Friday, December 28, 2007

Lex Facit Regem?

Heh. A little Latin to start your day...and a description of The End of Democracy, from First Things blog.

In Civilizing Authority, Budziszewski quotes Henry de Bracton, the thirteenth-century English jurist who declared, Lex facit Regem—the law makes the king, not the king the law. The king is supreme within the system but not over the system.

As did the First Things symposium, Budziszewski cites numerous instances of this strange dynamic at work. Constitutionalism, says Budziszewski, is “the principle that the real authority of government depends not on the personality of the rulers but on antecedent principles of right.” [Conversely,] Brutus wrote that, in the proposed Constitution, “These principles, whatever they may be, when they become fixed, by a course of [judicial] decisions, will be adopted by the legislature, and will be the rule by which they will explain their own powers.” Which, of course, is precisely what has happened. The principles of right are no longer antecedent but are devised by the courts.

This was most overtly, one might say flagrantly, asserted by the Supreme Court in the 1992 decision, Planned Parenthood v. Casey. The Court composed what Budziszewski calls a “confession of faith”: At the heart of liberty is the right to define one’s own concept of existence, of meaning, of the universe, and of the mystery of human life. Beliefs about these matters could not define the attributes of personhood were they formed under compulsion of the State. That is heavy-duty philosophy coming from a committee of lawyers.

Budziszewski writes: “To understand this creedal statement one must recall what occasioned it. What the Court meant by defining one’s own concept of human life was not so much deciding what to think, but deciding what to do: Because I have liberty to define my own concept of life, I may kill. In strict logic, it would seem to follow that I may kill anyone. In fact, it would seem to follow that I may do anything whatsoever. For the time being, the Court restricts its universal permission to the taking of life not yet born. This serves as a salutary reminder of what may be called the first principle of judicial usurpation: Formulae of universal permission never really mean universal permission; they are always instruments for the transfer of the power to prohibit from one set of hands to another. That king who says ‘Everything is permitted’ will always add, ‘But I decide for everyone what “everything” includes.’”

Were it just the Courts! Here in Wisconsin, the Legislators of AB377 wish to do violence to the same 'principles of right' by redefining "when life begins" by fiat. Strictly speaking, they may do so under the principle enunciated by Kennedy in the Casey decision, of course.

...That king who says ‘Everything is permitted’ will always add, ‘But I decide for everyone what “everything” includes.’”

And in Casey the Court did not neglect to make the last point unmistakably clear:

The root of American governmental power is revealed most clearly in the instance of the power conferred by the Constitution upon the Judiciary of the United States, and specifically upon this Court . . . The Court’s power lies in its legitimacy, a product of substance and perception that shows itself in the people’s acceptance of the Judiciary as fit to determine what the Nation’s law means, and to declare what it demands.

____________________

Decide whether each statement agrees with the blog post above. For each, answer yes or no and quote the words from the post that decide it.
1. Henry de Bracton was a thirteenth-century English jurist.
2. According to the post, the king is supreme over the system.
3. Planned Parenthood v. Casey was decided in 1992.

▶ Information:
____________________

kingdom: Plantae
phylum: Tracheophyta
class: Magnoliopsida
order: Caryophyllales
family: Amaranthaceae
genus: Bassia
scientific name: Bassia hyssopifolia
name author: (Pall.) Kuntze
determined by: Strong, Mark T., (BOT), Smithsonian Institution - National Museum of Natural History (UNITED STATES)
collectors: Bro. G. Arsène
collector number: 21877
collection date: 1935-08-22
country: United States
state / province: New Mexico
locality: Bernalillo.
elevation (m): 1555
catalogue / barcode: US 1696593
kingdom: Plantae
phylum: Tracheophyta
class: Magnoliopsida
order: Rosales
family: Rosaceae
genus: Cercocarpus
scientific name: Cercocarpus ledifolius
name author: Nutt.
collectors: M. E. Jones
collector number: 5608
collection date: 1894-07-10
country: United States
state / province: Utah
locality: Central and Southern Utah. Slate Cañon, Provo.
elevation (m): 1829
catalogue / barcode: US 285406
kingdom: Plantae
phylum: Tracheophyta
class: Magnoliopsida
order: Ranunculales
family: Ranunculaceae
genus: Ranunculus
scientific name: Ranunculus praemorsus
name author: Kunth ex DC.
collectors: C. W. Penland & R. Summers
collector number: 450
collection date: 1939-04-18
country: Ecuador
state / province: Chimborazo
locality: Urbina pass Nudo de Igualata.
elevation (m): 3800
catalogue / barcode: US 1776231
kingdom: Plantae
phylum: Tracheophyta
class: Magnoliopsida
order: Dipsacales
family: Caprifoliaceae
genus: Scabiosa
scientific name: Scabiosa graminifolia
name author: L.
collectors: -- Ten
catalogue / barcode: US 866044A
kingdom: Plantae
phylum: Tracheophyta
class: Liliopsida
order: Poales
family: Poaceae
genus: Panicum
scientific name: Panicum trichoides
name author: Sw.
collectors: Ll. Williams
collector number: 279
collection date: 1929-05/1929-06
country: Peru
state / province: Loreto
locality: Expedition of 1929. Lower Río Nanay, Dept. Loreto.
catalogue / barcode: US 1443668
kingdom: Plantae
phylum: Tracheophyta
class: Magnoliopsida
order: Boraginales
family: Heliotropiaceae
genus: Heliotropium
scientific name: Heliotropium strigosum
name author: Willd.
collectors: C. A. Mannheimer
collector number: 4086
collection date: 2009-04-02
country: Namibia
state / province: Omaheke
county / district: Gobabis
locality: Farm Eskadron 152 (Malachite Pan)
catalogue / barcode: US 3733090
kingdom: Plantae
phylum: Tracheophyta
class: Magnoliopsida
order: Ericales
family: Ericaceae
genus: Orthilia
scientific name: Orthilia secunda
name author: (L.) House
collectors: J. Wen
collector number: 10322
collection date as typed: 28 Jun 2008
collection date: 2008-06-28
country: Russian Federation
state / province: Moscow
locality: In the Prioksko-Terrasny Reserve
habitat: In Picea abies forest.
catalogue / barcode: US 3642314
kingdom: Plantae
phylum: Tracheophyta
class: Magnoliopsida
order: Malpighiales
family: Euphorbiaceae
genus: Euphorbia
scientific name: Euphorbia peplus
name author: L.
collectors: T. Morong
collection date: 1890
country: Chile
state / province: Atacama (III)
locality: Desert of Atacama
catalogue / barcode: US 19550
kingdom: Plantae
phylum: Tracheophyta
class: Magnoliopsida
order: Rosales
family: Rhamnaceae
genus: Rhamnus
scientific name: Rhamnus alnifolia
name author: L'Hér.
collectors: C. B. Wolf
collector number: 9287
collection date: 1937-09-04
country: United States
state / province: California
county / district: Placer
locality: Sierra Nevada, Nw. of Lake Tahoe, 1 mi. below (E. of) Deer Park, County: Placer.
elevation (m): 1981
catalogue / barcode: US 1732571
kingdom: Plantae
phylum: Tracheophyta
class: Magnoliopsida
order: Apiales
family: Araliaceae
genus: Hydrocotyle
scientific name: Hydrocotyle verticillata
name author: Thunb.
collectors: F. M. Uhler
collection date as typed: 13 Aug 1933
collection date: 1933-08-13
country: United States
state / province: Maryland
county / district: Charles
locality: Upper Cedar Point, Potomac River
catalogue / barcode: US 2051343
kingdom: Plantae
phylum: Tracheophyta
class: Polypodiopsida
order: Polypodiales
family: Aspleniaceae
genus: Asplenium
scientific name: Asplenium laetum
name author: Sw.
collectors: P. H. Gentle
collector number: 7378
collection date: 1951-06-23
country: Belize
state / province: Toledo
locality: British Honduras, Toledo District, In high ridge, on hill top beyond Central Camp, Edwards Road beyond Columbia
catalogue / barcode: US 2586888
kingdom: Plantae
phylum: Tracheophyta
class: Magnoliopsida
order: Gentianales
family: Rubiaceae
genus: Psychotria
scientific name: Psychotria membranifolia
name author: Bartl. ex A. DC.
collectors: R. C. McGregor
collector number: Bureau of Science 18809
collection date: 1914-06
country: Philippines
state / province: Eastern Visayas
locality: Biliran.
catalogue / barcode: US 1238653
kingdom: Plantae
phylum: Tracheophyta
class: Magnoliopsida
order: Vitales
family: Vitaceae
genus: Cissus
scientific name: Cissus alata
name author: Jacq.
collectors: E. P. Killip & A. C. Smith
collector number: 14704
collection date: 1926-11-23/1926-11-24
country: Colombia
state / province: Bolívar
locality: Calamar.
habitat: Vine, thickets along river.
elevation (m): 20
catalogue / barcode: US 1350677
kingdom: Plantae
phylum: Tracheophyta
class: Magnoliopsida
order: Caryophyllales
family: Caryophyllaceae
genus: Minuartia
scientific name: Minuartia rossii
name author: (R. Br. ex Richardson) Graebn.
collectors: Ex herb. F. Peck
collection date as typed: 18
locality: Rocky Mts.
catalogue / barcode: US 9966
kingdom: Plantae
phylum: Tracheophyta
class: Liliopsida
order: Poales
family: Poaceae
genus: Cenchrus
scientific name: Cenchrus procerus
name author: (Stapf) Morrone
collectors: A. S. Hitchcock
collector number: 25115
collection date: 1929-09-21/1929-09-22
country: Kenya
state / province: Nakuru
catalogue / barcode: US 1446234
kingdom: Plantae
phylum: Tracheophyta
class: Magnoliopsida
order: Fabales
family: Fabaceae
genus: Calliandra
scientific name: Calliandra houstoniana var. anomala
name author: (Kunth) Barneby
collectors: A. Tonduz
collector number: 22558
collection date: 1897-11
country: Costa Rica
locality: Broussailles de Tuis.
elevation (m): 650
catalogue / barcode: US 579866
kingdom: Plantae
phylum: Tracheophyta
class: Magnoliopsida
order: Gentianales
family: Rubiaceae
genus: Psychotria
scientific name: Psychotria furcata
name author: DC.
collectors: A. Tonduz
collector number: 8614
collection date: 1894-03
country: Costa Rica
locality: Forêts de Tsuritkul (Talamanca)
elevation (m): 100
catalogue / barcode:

____________________

▶ Finished task:
1. Yes: "Henry de Bracton, the thirteenth-century English jurist"
2. No: "The king is supreme within the system but not over the system."
3. Yes: "the 1992 decision, Planned Parenthood v. Casey"